• THE RECORDS:
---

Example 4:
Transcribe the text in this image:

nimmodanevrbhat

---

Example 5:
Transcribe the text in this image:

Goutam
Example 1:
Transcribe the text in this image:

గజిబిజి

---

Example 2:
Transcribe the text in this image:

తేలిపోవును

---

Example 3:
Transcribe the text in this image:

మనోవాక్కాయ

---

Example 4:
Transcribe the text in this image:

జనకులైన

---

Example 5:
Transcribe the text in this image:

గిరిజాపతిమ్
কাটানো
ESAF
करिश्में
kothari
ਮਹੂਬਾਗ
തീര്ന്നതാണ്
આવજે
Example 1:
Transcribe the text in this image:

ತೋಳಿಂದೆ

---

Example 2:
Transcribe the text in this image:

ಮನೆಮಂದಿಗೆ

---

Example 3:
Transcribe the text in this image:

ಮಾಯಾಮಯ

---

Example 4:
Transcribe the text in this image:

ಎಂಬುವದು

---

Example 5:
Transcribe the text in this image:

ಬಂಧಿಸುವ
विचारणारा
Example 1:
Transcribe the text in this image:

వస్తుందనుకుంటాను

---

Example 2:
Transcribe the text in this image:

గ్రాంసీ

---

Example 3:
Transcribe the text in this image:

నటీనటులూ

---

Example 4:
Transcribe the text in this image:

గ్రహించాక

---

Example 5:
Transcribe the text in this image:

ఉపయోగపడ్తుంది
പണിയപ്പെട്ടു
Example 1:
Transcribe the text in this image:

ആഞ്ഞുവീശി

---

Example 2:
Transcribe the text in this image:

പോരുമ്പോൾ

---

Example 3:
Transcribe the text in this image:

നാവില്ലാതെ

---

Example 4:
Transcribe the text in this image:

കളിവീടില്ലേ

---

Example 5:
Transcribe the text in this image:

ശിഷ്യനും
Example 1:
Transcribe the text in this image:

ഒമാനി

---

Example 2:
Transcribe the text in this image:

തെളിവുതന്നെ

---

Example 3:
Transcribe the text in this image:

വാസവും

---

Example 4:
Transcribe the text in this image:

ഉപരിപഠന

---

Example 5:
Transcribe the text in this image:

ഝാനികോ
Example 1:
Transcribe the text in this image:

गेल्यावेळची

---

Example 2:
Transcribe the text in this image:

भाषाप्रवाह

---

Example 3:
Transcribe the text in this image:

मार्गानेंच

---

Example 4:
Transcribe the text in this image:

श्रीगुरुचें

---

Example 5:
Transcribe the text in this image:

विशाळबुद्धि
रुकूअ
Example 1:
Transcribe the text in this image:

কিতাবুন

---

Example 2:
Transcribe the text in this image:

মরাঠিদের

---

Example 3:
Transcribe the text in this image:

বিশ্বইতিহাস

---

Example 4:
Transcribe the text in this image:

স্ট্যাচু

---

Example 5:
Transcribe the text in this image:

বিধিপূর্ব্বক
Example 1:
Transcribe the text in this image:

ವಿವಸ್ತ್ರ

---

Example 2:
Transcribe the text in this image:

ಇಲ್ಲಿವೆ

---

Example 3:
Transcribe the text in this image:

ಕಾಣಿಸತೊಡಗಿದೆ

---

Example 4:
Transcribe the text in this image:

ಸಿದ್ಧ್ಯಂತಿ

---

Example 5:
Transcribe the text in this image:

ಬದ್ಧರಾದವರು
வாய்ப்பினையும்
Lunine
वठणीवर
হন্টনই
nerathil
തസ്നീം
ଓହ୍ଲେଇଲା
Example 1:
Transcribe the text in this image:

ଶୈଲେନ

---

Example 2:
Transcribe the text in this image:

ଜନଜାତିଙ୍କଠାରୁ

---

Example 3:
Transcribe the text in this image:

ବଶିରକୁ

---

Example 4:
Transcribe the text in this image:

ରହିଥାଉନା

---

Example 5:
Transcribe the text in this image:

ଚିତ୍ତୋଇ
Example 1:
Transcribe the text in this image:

• YOUR INSTRUCTIONS:
After reading through the records, retype all of them exactly.

• RESULT OF THIS TASK:
---

Example 4:
Transcribe the text in this image:

nimmodanevrbhat

---

Example 5:
Transcribe the text in this image:

Goutam
Example 1:
Transcribe the text in this image:

గజిబిజి

---

Example 2:
Transcribe the text in this image:

తేలిపోవును

---

Example 3:
Transcribe the text in this image:

మనోవాక్కాయ

---

Example 4:
Transcribe the text in this image:

జనకులైన

---

Example 5:
Transcribe the text in this image:

గిరిజాపతిమ్
কাটানো
ESAF
करिश्में
kothari
ਮਹੂਬਾਗ
തീര്ന്നതാണ്
આવજે
Example 1:
Transcribe the text in this image:

ತೋಳಿಂದೆ

---

Example 2:
Transcribe the text in this image:

ಮನೆಮಂದಿಗೆ

---

Example 3:
Transcribe the text in this image:

ಮಾಯಾಮಯ

---

Example 4:
Transcribe the text in this image:

ಎಂಬುವದು

---

Example 5:
Transcribe the text in this image:

ಬಂಧಿಸುವ
विचारणारा
Example 1:
Transcribe the text in this image:

వస్తుందనుకుంటాను

---

Example 2:
Transcribe the text in this image:

గ్రాంసీ

---

Example 3:
Transcribe the text in this image:

నటీనటులూ

---

Example 4:
Transcribe the text in this image:

గ్రహించాక

---

Example 5:
Transcribe the text in this image:

ఉపయోగపడ్తుంది
പണിയപ്പെട്ടു
Example 1:
Transcribe the text in this image:

ആഞ്ഞുവീശി

---

Example 2:
Transcribe the text in this image:

പോരുമ്പോൾ

---

Example 3:
Transcribe the text in this image:

നാവില്ലാതെ

---

Example 4:
Transcribe the text in this image:

കളിവീടില്ലേ

---

Example 5:
Transcribe the text in this image:

ശിഷ്യനും
Example 1:
Transcribe the text in this image:

ഒമാനി

---

Example 2:
Transcribe the text in this image:

തെളിവുതന്നെ

---

Example 3:
Transcribe the text in this image:

വാസവും

---

Example 4:
Transcribe the text in this image:

ഉപരിപഠന

---

Example 5:
Transcribe the text in this image:

ഝാനികോ
Example 1:
Transcribe the text in this image:

गेल्यावेळची

---

Example 2:
Transcribe the text in this image:

भाषाप्रवाह

---

Example 3:
Transcribe the text in this image:

मार्गानेंच

---

Example 4:
Transcribe the text in this image:

श्रीगुरुचें

---

Example 5:
Transcribe the text in this image:

विशाळबुद्धि
रुकूअ
Example 1:
Transcribe the text in this image:

কিতাবুন

---

Example 2:
Transcribe the text in this image:

মরাঠিদের

---

Example 3:
Transcribe the text in this image:

বিশ্বইতিহাস

---

Example 4:
Transcribe the text in this image:

স্ট্যাচু

---

Example 5:
Transcribe the text in this image:

বিধিপূর্ব্বক
Example 1:
Transcribe the text in this image:

ವಿವಸ್ತ್ರ

---

Example 2:
Transcribe the text in this image:

ಇಲ್ಲಿವೆ

---

Example 3:
Transcribe the text in this image:

ಕಾಣಿಸತೊಡಗಿದೆ

---

Example 4:
Transcribe the text in this image:

ಸಿದ್ಧ್ಯಂತಿ

---

Example 5:
Transcribe the text in this image:

ಬದ್ಧರಾದವರು
வாய்ப்பினையும்
Lunine
वठणीवर
হন্টনই
nerathil
തസ്നീം
ଓହ୍ଲେଇଲା
Example 1:
Transcribe the text in this image:

ଶୈଲେନ

---

Example 2:
Transcribe the text in this image:

ଜନଜାତିଙ୍କଠାରୁ

---

Example 3:
Transcribe the text in this image:

ବଶିରକୁ

---

Example 4:
Transcribe the text in this image:

ରହିଥାଉନା

---

Example 5:
Transcribe the text in this image:

ଚିତ୍ତୋଇ
Example 1:
Transcribe the text in this image:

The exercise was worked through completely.